Still, having enough highly qualified digital experts defending US government and other computer systems is neither an unknown problem nor one exclusive to the FBI.

More experts are needed

“While billions of dollars are being spent on new technologies to secure the US government in cyberspace, it is the people with the right knowledge, skills, and abilities to implement those technologies who will determine success,” the cyber education section of President Obama's Comprehensive National Cybersecurity Initiative found last year. “However there are not enough cybersecurity experts within the federal government or private sector” to secure the government.

Existing training and education programs, it said, are “limited in focus and lack unity of effort.” To ensure an adequate pipeline of skilled people “it will take a national strategy, similar to the effort to upgrade science and mathematics education in the 1950s, to meet this challenge.”

Other cybersecurity experts have cited the same problem.

“There are about 1,000 security people in the US who have the specialized security skills to operate at world-class levels in cyberspace – we need 10,000 to 30,000,” Jim Gosler, founding director of the CIA's Clandestine Information Technology Office, was quoted as saying in a report last year by the Center for Strategic and International Studies in Washington.

Agent rotation is criticized

Among the issues that impeded developing strong expertise and solving cyber investigations was the practice of rotating field agents to a new field office every three years, the inspector general said.
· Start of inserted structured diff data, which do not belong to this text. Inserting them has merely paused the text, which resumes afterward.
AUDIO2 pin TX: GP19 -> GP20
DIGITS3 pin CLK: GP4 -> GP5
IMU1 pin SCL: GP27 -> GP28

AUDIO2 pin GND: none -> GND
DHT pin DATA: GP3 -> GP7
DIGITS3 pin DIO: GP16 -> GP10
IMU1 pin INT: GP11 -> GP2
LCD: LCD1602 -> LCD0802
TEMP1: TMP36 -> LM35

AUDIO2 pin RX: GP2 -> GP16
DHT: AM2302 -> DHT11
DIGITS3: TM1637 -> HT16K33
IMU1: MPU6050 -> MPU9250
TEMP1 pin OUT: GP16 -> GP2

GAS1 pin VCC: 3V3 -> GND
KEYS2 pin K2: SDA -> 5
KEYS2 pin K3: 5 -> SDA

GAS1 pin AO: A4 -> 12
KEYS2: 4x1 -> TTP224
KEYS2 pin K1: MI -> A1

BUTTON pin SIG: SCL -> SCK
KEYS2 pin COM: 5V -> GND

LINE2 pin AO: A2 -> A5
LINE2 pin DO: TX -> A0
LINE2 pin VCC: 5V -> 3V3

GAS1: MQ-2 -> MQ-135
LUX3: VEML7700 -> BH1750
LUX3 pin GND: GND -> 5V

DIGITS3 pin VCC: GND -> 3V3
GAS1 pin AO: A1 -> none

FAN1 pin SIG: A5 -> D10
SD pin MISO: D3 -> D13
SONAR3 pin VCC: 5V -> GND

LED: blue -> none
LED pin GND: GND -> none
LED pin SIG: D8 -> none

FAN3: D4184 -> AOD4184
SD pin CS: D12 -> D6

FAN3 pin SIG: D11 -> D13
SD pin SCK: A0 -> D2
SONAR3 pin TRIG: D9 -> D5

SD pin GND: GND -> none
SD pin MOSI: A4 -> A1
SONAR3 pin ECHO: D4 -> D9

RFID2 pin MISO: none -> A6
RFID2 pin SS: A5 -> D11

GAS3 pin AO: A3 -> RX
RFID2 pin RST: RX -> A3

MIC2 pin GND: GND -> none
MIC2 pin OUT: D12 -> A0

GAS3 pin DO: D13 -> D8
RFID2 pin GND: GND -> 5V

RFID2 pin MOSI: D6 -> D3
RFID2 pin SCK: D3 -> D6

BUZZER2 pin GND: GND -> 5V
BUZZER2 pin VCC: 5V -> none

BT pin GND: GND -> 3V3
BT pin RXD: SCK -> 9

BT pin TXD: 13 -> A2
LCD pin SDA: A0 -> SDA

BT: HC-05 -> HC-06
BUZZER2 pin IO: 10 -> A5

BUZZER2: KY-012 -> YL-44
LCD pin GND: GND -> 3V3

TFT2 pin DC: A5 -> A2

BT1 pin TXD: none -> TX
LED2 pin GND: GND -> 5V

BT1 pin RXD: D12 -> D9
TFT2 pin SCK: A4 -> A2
After rotating to a new office, an agent with cyber investigation experience often is not assigned to a cyber unit “leaving their cyber background underutilized.”

“When a foreign country uses computer networks to attack a cleared-defense contractor in Memphis, it uses the same technology and techniques” as an attack on a defense contractor in New York, the inspector general's report said.

The FBI cybersquads were also not as effective as they could be because the squads did not always have intelligence analysts embedded in their units to provide a strategic perspective and overall threat analysis, the inspector general found. The FBI also “needs to make also failed to share information better with other agencies in the joint task force,” the report said.

In its written response to the critical report, FBI associated deputy director T.J. Harrington concurred with 10 recommendations in the report and noted that the bureau had met 20 of 22 mandates outlined in the president's Comprehensive National Cybersecurity Initiative. The bureau also outlined a number of other steps it is taking to cultivate cyber expertise said it is also considering “developing regional hubs with agents expert in investigating national security intrusions.”